Although the analogy between Web 1.0 pages and Web 2.0 workflows was apparent from Carole's talk, there is one big difference. People that advertisers will pay to reach read Web 1.0 pages. Workflows are read by programs, whose discretionary spending is zero. There's thus no effective mechanism rewarding good behavior in the workflow world and punishing bad. Suppose that putting a service on-line that attracted a large workflow-ership rapidly caused a flow of money to arrive at the site hosting the service, sufficent to sustain and grow it. Many of the problems currently plaguing workflows would vanish overnight.
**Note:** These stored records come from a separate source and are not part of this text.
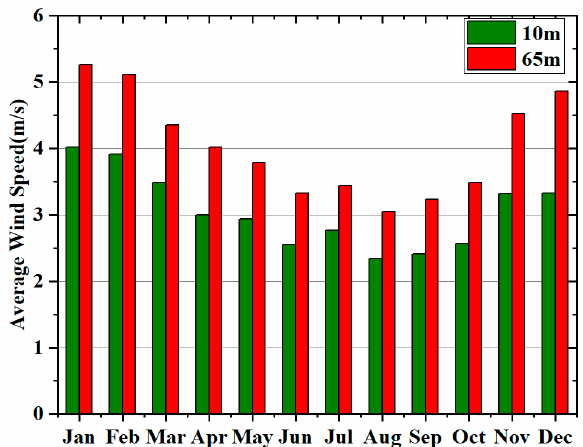
Figure 1. Monthly average wind speed for 10 m and 65 m hub heights.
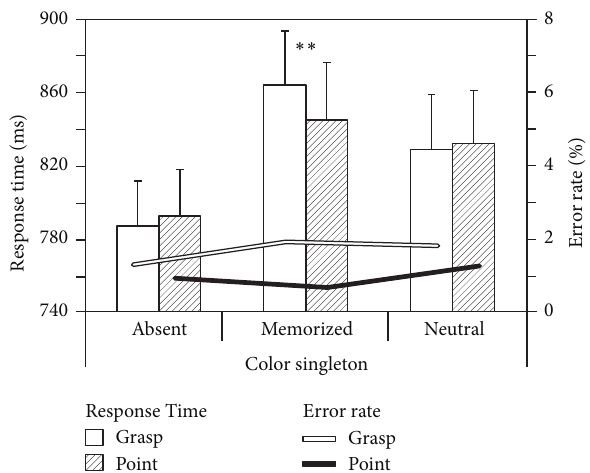
Figure 2: Response times (left 𝑦 -axis) and error rates (right 𝑦 - axis). White bars and lines represent performance in trials in which participants planned a grasping movement. Shaded bars and black lines represent performance in trials in which participants planned a pointing movement. Asterisks ( ∗∗ ) indicate a 𝑝 value ≤ 0.01 for a direct comparison of grasp and point. Error bars represent standard errors of the mean.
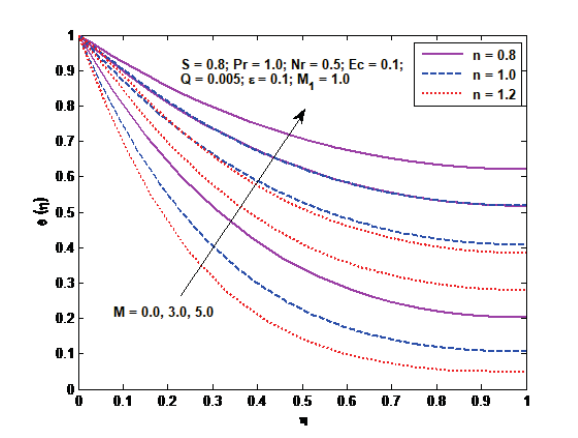
Fig. 9: Temperature profiles for different values of S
Site maintainers would find, for example, that a poor availability record or non-upwards-compatible changes to their sites API would rapidly reduce their income, and being the smart young scientists they are, would learn not to do these things.

Funding agencies and others interested in the progress of e-science need an equivalent of advertising to drive the evolution of services and workflows. Without it the field will continue to be plagued by poor performance, fragility, unreliability and instability, with much effort being wasted. More critically, one major key to scientific progress is the requirement that experiments be replicable by later researchers. The current workflow environment appears to provide an almost total inability to replicate experiments after a period no matter how well they were published.

What key aspects of Web advertising are needed in a system to drive the evolution of scientific workflows?

  • It must provide money directly to the maintainers of the services and workflows.

  • The amount of money must be based on automated, third-party measures of usage (think AdSense or Doubleclick or even SiteMeter for scientific workflows) and importance (think PageRank for scientific workflows).

  • The cycle time of the reward system must match the Web, not the research funding process. myExperiment has been in public beta less than six months. In that time it has evolved significantly. A feedback process that involves writing grant proposals, having them peer-reviewed, and processed through an annual budget cycle is far too slow to have any effect on the evolution of a workflow environment.

Funders need to put some infrastructure money into a pot that is doled out automatically via these measures. Doing so will pay great benefits in scientific productivity.